== LIGNES PRÉSENTÉES ==
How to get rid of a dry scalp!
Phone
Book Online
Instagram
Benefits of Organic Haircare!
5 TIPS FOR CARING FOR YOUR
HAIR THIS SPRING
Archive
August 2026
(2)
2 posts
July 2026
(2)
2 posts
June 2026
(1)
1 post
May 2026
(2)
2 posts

== TÂCHE À EFFECTUER ==
Recopiez toutes les lignes ci-dessus à l'identique.

== ZONE DE RÉPONSE ==
How to get rid of a dry scalp!
Phone
Book Online
Instagram
Benefits of Organic Haircare!
5 TIPS FOR CARING FOR YOUR
HAIR THIS SPRING
Archive
August 2026
(2)
2 posts
July 2026
(2)
2 posts
June 2026
(1)
1 post
May 2026
(2)
2 posts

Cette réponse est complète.